--- DATA RECORDS ---

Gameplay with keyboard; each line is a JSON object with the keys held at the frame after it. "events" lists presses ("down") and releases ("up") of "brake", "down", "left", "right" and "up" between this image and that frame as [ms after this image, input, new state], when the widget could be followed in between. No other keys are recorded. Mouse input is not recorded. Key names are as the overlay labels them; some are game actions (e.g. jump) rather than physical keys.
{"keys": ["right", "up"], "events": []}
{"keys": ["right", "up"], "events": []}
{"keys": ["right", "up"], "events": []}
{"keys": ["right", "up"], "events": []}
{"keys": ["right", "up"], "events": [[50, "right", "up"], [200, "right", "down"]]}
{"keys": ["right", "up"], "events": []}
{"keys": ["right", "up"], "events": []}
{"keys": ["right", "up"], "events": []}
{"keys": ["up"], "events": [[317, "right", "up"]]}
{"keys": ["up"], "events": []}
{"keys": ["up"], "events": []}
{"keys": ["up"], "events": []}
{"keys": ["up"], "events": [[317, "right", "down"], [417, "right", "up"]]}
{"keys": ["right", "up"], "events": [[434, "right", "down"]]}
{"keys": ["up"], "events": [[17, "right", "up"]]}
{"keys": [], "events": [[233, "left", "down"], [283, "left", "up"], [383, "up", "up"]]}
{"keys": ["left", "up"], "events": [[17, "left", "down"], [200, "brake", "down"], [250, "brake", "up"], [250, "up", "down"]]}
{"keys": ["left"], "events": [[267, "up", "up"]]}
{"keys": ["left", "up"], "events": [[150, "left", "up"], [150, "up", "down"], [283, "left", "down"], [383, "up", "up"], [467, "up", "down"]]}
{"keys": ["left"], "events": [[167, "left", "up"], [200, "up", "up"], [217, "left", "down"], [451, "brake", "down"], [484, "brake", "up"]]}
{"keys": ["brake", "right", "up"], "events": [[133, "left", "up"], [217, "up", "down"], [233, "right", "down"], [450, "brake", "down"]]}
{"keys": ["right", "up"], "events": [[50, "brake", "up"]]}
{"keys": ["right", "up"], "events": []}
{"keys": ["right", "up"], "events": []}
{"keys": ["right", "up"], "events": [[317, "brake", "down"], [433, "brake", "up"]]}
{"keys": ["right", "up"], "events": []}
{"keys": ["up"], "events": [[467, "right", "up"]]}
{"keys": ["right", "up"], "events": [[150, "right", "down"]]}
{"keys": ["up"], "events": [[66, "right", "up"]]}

---

▸ **WHAT TO WORK ON**
Return the material in full, restating each entry word for word.

▸ **TASK RESPONSE**
Gameplay with keyboard; each line is a JSON object with the keys held at the frame after it. "events" lists presses ("down") and releases ("up") of "brake", "down", "left", "right" and "up" between this image and that frame as [ms after this image, input, new state], when the widget could be followed in between. No other keys are recorded. Mouse input is not recorded. Key names are as the overlay labels them; some are game actions (e.g. jump) rather than physical keys.
{"keys": ["right", "up"], "events": []}
{"keys": ["right", "up"], "events": []}
{"keys": ["right", "up"], "events": []}
{"keys": ["right", "up"], "events": []}
{"keys": ["right", "up"], "events": [[50, "right", "up"], [200, "right", "down"]]}
{"keys": ["right", "up"], "events": []}
{"keys": ["right", "up"], "events": []}
{"keys": ["right", "up"], "events": []}
{"keys": ["up"], "events": [[317, "right", "up"]]}
{"keys": ["up"], "events": []}
{"keys": ["up"], "events": []}
{"keys": ["up"], "events": []}
{"keys": ["up"], "events": [[317, "right", "down"], [417, "right", "up"]]}
{"keys": ["right", "up"], "events": [[434, "right", "down"]]}
{"keys": ["up"], "events": [[17, "right", "up"]]}
{"keys": [], "events": [[233, "left", "down"], [283, "left", "up"], [383, "up", "up"]]}
{"keys": ["left", "up"], "events": [[17, "left", "down"], [200, "brake", "down"], [250, "brake", "up"], [250, "up", "down"]]}
{"keys": ["left"], "events": [[267, "up", "up"]]}
{"keys": ["left", "up"], "events": [[150, "left", "up"], [150, "up", "down"], [283, "left", "down"], [383, "up", "up"], [467, "up", "down"]]}
{"keys": ["left"], "events": [[167, "left", "up"], [200, "up", "up"], [217, "left", "down"], [451, "brake", "down"], [484, "brake", "up"]]}
{"keys": ["brake", "right", "up"], "events": [[133, "left", "up"], [217, "up", "down"], [233, "right", "down"], [450, "brake", "down"]]}
{"keys": ["right", "up"], "events": [[50, "brake", "up"]]}
{"keys": ["right", "up"], "events": []}
{"keys": ["right", "up"], "events": []}
{"keys": ["right", "up"], "events": [[317, "brake", "down"], [433, "brake", "up"]]}
{"keys": ["right", "up"], "events": []}
{"keys": ["up"], "events": [[467, "right", "up"]]}
{"keys": ["right", "up"], "events": [[150, "right", "down"]]}
{"keys": ["up"], "events": [[66, "right", "up"]]}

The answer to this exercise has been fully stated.